Saved data entries
──────────
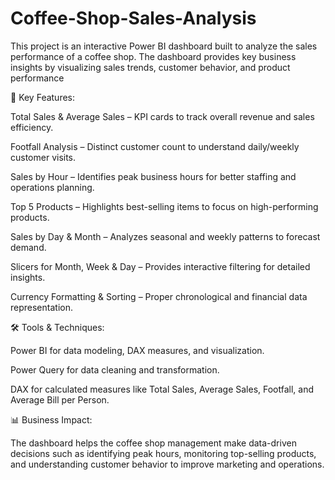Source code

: # Coffee-Shop-Sales-Analysis
This project is an interactive Power BI dashboard built to analyze the sales performance of a coffee shop. The dashboard provides key business insights by visualizing sales trends, customer behavior, and product performance

🔑 Key Features:

Total Sales & Average Sales – KPI cards to track overall revenue and sales efficiency.

Footfall Analysis – Distinct customer count to understand daily/weekly customer visits.

Sales by Hour – Identifies peak business hours for better staffing and operations planning.

Top 5 Products – Highlights best-selling items to focus on high-performing products.

Sales by Day & Month – Analyzes seasonal and weekly patterns to forecast demand.

Slicers for Month, Week & Day – Provides interactive filtering for detailed insights.

Currency Formatting & Sorting – Proper chronological and financial data representation.

🛠 Tools & Techniques:

Power BI for data modeling, DAX measures, and visualization.

Power Query for data cleaning and transformation.

DAX for calculated measures like Total Sales, Average Sales, Footfall, and Average Bill per Person.

📊 Business Impact:

The dashboard helps the coffee shop management make data-driven decisions such as identifying peak hours, monitoring top-selling products, and understanding customer behavior to improve marketing and operations.
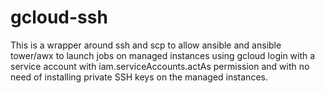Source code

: # gcloud-ssh

This is a wrapper around ssh and scp to allow ansible and ansible tower/awx to launch jobs on managed instances using gcloud login with a service account with iam.serviceAccounts.actAs permission and with no need of installing private SSH keys on the managed instances.
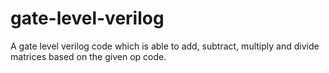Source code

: # gate-level-verilog
A gate level verilog code which is able to add, subtract, multiply and divide matrices based on the given op code. 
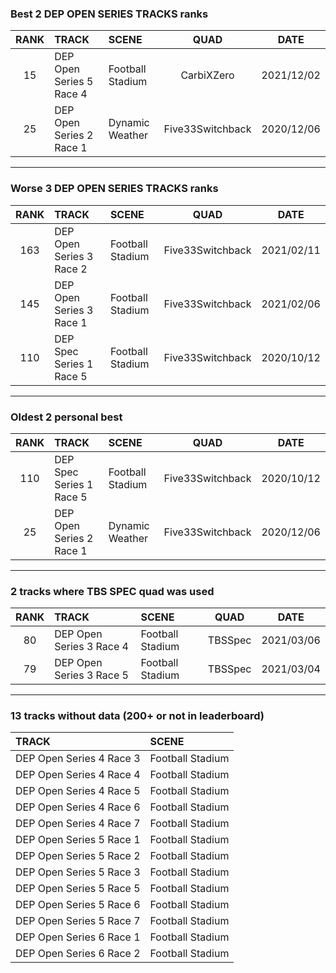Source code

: ### Best 2 DEP OPEN SERIES TRACKS ranks
|RANK|TRACK|SCENE|QUAD|DATE|
|:---:|:---|:---|:---:|:---:|
|15|DEP Open Series 5 Race 4|Football Stadium|CarbiXZero|2021/12/02|
|25|DEP Open Series 2 Race 1|Dynamic Weather|Five33Switchback|2020/12/06|
---
### Worse 3 DEP OPEN SERIES TRACKS ranks
|RANK|TRACK|SCENE|QUAD|DATE|
|:---:|:---|:---|:---:|:---:|
|163|DEP Open Series 3 Race 2|Football Stadium|Five33Switchback|2021/02/11|
|145|DEP Open Series 3 Race 1|Football Stadium|Five33Switchback|2021/02/06|
|110|DEP Spec Series 1 Race 5|Football Stadium|Five33Switchback|2020/10/12|
---
### Oldest 2 personal best
|RANK|TRACK|SCENE|QUAD|DATE|
|:---:|:---|:---|:---:|:---:|
|110|DEP Spec Series 1 Race 5|Football Stadium|Five33Switchback|2020/10/12|
|25|DEP Open Series 2 Race 1|Dynamic Weather|Five33Switchback|2020/12/06|
---
### 2 tracks where TBS SPEC quad was used
|RANK|TRACK|SCENE|QUAD|DATE|
|:---:|:---|:---|:---:|:---:|
|80|DEP Open Series 3 Race 4|Football Stadium|TBSSpec|2021/03/06|
|79|DEP Open Series 3 Race 5|Football Stadium|TBSSpec|2021/03/04|
---
### 13 tracks without data (200+ or not in leaderboard)
|TRACK|SCENE|
|:---|:---|
|DEP Open Series 4 Race 3|Football Stadium|
|DEP Open Series 4 Race 4|Football Stadium|
|DEP Open Series 4 Race 5|Football Stadium|
|DEP Open Series 4 Race 6|Football Stadium|
|DEP Open Series 4 Race 7|Football Stadium|
|DEP Open Series 5 Race 1|Football Stadium|
|DEP Open Series 5 Race 2|Football Stadium|
|DEP Open Series 5 Race 3|Football Stadium|
|DEP Open Series 5 Race 5|Football Stadium|
|DEP Open Series 5 Race 6|Football Stadium|
|DEP Open Series 5 Race 7|Football Stadium|
|DEP Open Series 6 Race 1|Football Stadium|
|DEP Open Series 6 Race 2|Football Stadium|
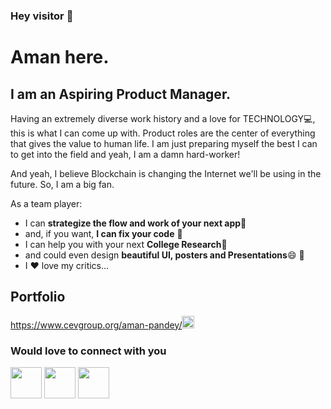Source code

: ### Hey visitor 👋
# Aman here.

## I am an Aspiring Product Manager.

Having an extremely diverse work history and a love for TECHNOLOGY:computer:, this is what I can come up with. Product roles are the center of everything that gives the value to human life. I am just preparing myself the best I can to get into the field and yeah, I am a damn hard-worker!

And yeah, I believe Blockchain is changing the Internet we'll be using in the future. So, I am a big fan.

As a team player:
- I can **strategize the flow and work of your next app**🌱
- and, if you want, **I can fix your code** 💬
- I can help you with your next **College Research**🔭
- and could even design **beautiful UI, posters and Presentations**😄 :art:
- I :heart: love my critics...

<!--
**johnsoncarl/johnsoncarl** is a ✨ _special_ ✨ repository because its `README.md` (this file) appears on your GitHub profile.

Here are some ideas to get you started:

- 🔭 I’m currently working on ...
- 🌱 I’m currently learning ...
- 👯 I’m looking to collaborate on ...
- 🤔 I’m looking for help with ...
- 💬 Ask me about ...
- 📫 How to reach me: ...
- 😄 Pronouns: ...
- ⚡ Fun fact: ...
-->

## Portfolio
<href src="https://www.cevgroup.org/aman-pandey/">https://www.cevgroup.org/aman-pandey/<img src="https://img.icons8.com/doodle/96/000000/link--v1.png" width="20px"/></href>

### Would love to connect with you
<href src="https://www.instagram.com/aman_09pandey/"><img src="https://img.icons8.com/doodle/48/000000/instagram--v1.png" width="50px"/></href>
<href src="https://www.linkedin.com/in/amnpandey/"><img src="https://img.icons8.com/doodle/48/000000/linkedin-circled.png" width="50px"/></href>
<href src="https://twitter.com/AmnPandey"><img src="https://img.icons8.com/doodle/48/000000/twitter-circled.png" width="50px"/></href>

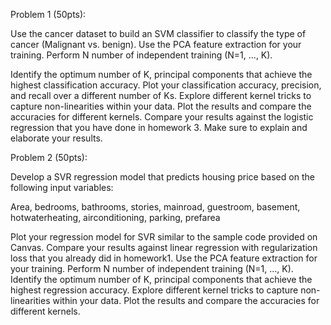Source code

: Problem 1 (50pts):

Use the cancer dataset to build an SVM classifier to classify the type of cancer (Malignant vs. benign). Use the PCA feature extraction for your training. Perform N number of independent training (N=1, …, K).

Identify the optimum number of K, principal components that achieve the highest classification accuracy. 
Plot your classification accuracy, precision, and recall over a different number of Ks. 
Explore different kernel tricks to capture non-linearities within your data. Plot the results and compare the accuracies for different kernels.
Compare your results against the logistic regression that you have done in homework 3.
Make sure to explain and elaborate your results.

Problem 2 (50pts):

Develop a SVR regression model that predicts housing price based on the following input variables:

Area, bedrooms, bathrooms, stories, mainroad, guestroom, basement, hotwaterheating, airconditioning, parking, prefarea

Plot your regression model for SVR similar to the sample code provided on Canvas.
Compare your results against linear regression with regularization loss that you already did in homework1. 
Use the PCA feature extraction for your training. Perform N number of independent training (N=1, …, K). Identify the optimum number of K, principal components that achieve the highest regression accuracy. 
Explore different kernel tricks to capture non-linearities within your data. Plot the results and compare the accuracies for different kernels.

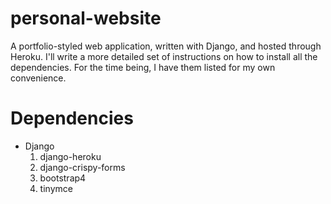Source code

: # personal-website
A portfolio-styled web application, written with Django, and hosted through Heroku. I'll write a more detailed set of instructions on how to install all the dependencies. For the time being, I have them listed for my own convenience.

# Dependencies 

* Django
  1. django-heroku
  2. django-crispy-forms
  3. bootstrap4 
  4. tinymce
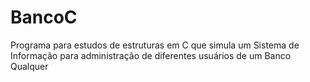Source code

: # BancoC
Programa para estudos de estruturas em C que simula um Sistema de Informação para administração de diferentes usuários de um Banco Qualquer
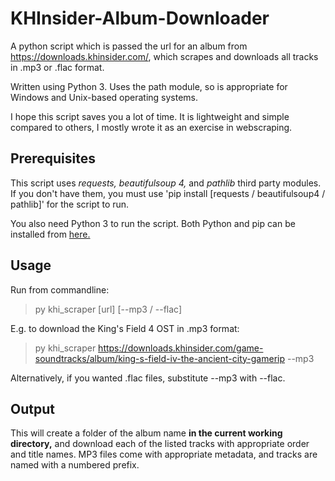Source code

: # KHInsider-Album-Downloader
A python script which is passed the url for an album from https://downloads.khinsider.com/, which scrapes and downloads all tracks in .mp3 or .flac format.

Written using Python 3. Uses the path module, so is appropriate for Windows and Unix-based operating systems.

I hope this script saves you a lot of time. It is lightweight and simple compared to others, I mostly wrote it as an exercise in webscraping.
<h2>Prerequisites</h2>
This script uses <i>requests, beautifulsoup 4,</i> and <i>pathlib</i> third party modules.
If you don't have them, you must use 'pip install [requests / beautifulsoup4 / pathlib]' for the script to run.

You also need Python 3 to run the script. Both Python and pip can be installed from [here.](https://www.python.org/downloads/)
<h2>Usage</h2>
Run from commandline:

> py khi_scraper [url] [--mp3 / --flac]

E.g. to download the King's Field 4 OST in .mp3 format:

> py khi_scraper https://downloads.khinsider.com/game-soundtracks/album/king-s-field-iv-the-ancient-city-gamerip --mp3

Alternatively, if you wanted .flac files, substitute --mp3 with --flac.

<h2>Output</h2>
This will create a folder of the album name <b>in the current working directory,</b> and download each of the listed tracks with appropriate order and title names. MP3 files come with appropriate metadata, and tracks are named with a numbered prefix.
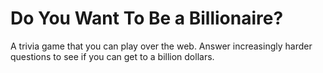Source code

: # Do You Want To Be a Billionaire?
A trivia game that you can play over the web. Answer increasingly harder questions to see if you can get to a billion dollars.
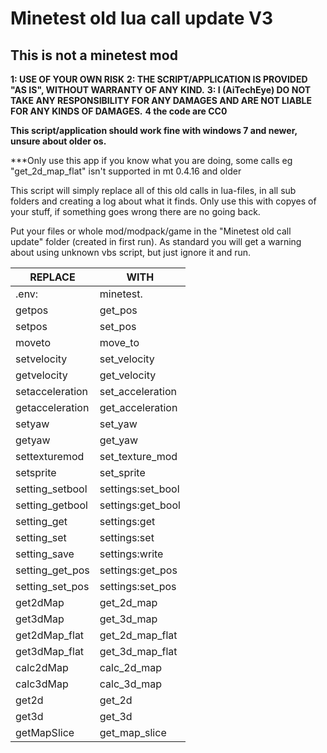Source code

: # Minetest old lua call update V3
## This is not a minetest mod
**1: USE OF YOUR OWN RISK**
**2: THE SCRIPT/APPLICATION IS PROVIDED "AS IS", WITHOUT WARRANTY OF ANY KIND.**
**3: I (AiTechEye) DO NOT TAKE ANY RESPONSIBILITY FOR ANY DAMAGES AND ARE NOT LIABLE FOR ANY KINDS OF DAMAGES.**
**4 the code are CC0**

**This script/application should work fine with windows 7 and newer, unsure about older os.**

***Only use this app if you know what you are doing, some calls eg "get_2d_map_flat" isn't supported in mt 0.4.16 and older

This script will simply replace all of this old calls in lua-files, in all sub folders and creating a log about what it finds.
Only use this with copyes of your stuff, if something goes wrong there are no going back.


Put your files or whole mod/modpack/game in the "Minetest old call update" folder (created in first run).
As standard you will get a warning about using unknown vbs script, but just ignore it and run.

|REPLACE|		WITH|
|-------|-------|
|.env:|		minetest.
|getpos|		get_pos
|setpos|		set_pos
|moveto|	move_to
|setvelocity|	set_velocity
|getvelocity|	get_velocity
|setacceleration|	set_acceleration
|getacceleration|	get_acceleration
|setyaw|		set_yaw
|getyaw|		get_yaw
|settexturemod|	set_texture_mod
|setsprite|	set_sprite
|setting_setbool|	settings:set_bool
|setting_getbool|	settings:get_bool
|setting_get|	settings:get
|setting_set|	settings:set
|setting_save|	settings:write
|setting_get_pos|	settings:get_pos
|setting_set_pos|	settings:set_pos
|get2dMap|	get_2d_map
|get3dMap|	get_3d_map
|get2dMap_flat|	get_2d_map_flat
|get3dMap_flat|	get_3d_map_flat
|calc2dMap|	calc_2d_map
|calc3dMap|	calc_3d_map
|get2d|		get_2d
|get3d|		get_3d
|getMapSlice|	get_map_slice



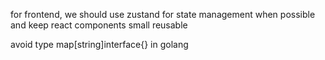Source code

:for frontend, we should use zustand for state management when possible and keep react components small reusable


avoid type map[string]interface{} in golang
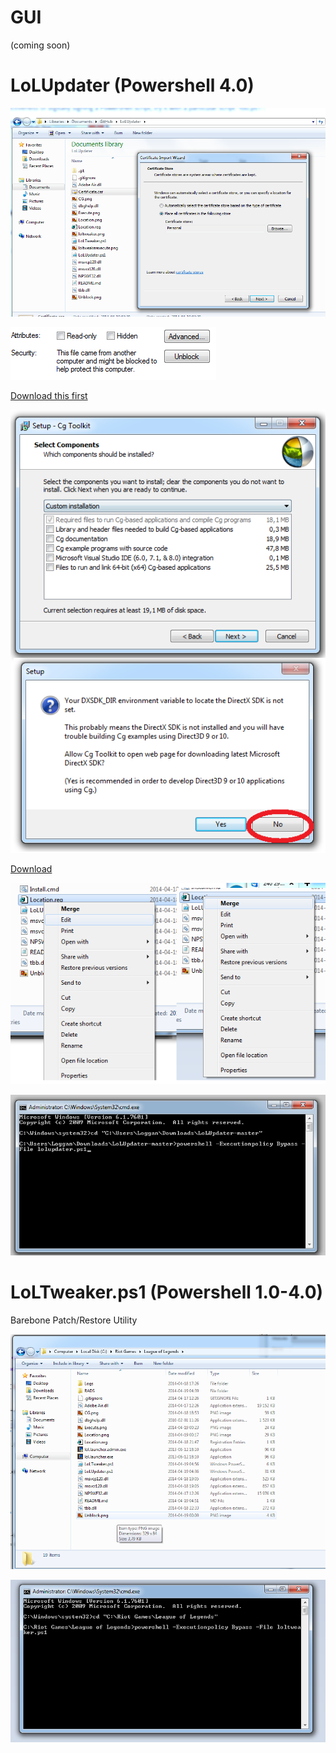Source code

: GUI
===
(coming soon)

LoLUpdater (Powershell 4.0)
==========
![alt text](Certificate.png)

![alt text](Unblock.png)

[Download this first](http://developer.download.nvidia.com/cg/Cg_3.1/Cg-3.1_April2012_Setup.exe)

![alt text](CG.png)

[Download](https://github.com/Loggan08/LoLUpdater/archive/master.zip)

![alt text](Location.png)

![alt text](Execute.png)


LoLTweaker.ps1 (Powershell 1.0-4.0)
==============
Barebone Patch/Restore Utility

![alt text](loltweaker.png)

![alt text](loltweakerexecute.png)





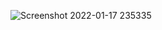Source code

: ![Screenshot 2022-01-17 235335](https://user-images.githubusercontent.com/97805577/151180061-0c824060-4e36-4a6e-833e-e21663f05c34.png)
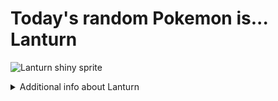 # Today's random Pokemon is... Lanturn

![Lanturn shiny sprite](https://raw.githubusercontent.com/PokeAPI/sprites/master/sprites/pokemon/shiny/171.png)

<details>
<summary>Additional info about Lanturn</summary>

| srpite type | image |
|------|------|
| back_default | ![Lanturn back_default sprite](https://raw.githubusercontent.com/PokeAPI/sprites/master/sprites/pokemon/back/171.png) |
| back_shiny | ![Lanturn back_shiny sprite](https://raw.githubusercontent.com/PokeAPI/sprites/master/sprites/pokemon/back/shiny/171.png) |
| front_default | ![Lanturn front_default sprite](https://raw.githubusercontent.com/PokeAPI/sprites/master/sprites/pokemon/171.png) | </details>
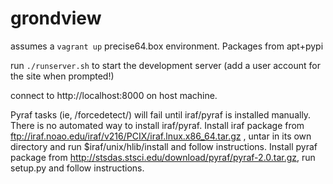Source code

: grondview
=========

assumes a `vagrant up` precise64.box environment. Packages from apt+pypi

run `./runserver.sh` to start the development server (add a user account for the site when prompted!)

connect to http://localhost:8000 on host machine.

Pyraf tasks (ie, /forcedetect/) will fail until iraf/pyraf is installed manually. There is no automated way to install iraf/pyraf.
Install iraf package from ftp://iraf.noao.edu/iraf/v216/PCIX/iraf.lnux.x86_64.tar.gz , untar in its own directory and run $iraf/unix/hlib/install and follow instructions.
Install pyraf package from http://stsdas.stsci.edu/download/pyraf/pyraf-2.0.tar.gz, run setup.py and follow instructions.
──────────
▶ _Task item_: Among the lines above, which ones hold the string "from"? Show them.

▶ _Expected answer_:
A python script which is passed the url for an album from https://downloads.khinsider.com/, which scrapes and downloads all tracks in .mp3 or .flac format.
You also need Python 3 to run the script. Both Python and pip can be installed from [here.](https://www.python.org/downloads/)
Run from commandline:
assumes a `vagrant up` precise64.box environment. Packages from apt+pypi
Install iraf package from ftp://iraf.noao.edu/iraf/v216/PCIX/iraf.lnux.x86_64.tar.gz , untar in its own directory and run $iraf/unix/hlib/install and follow instructions.
Install pyraf package from http://stsdas.stsci.edu/download/pyraf/pyraf-2.0.tar.gz, run setup.py and follow instructions.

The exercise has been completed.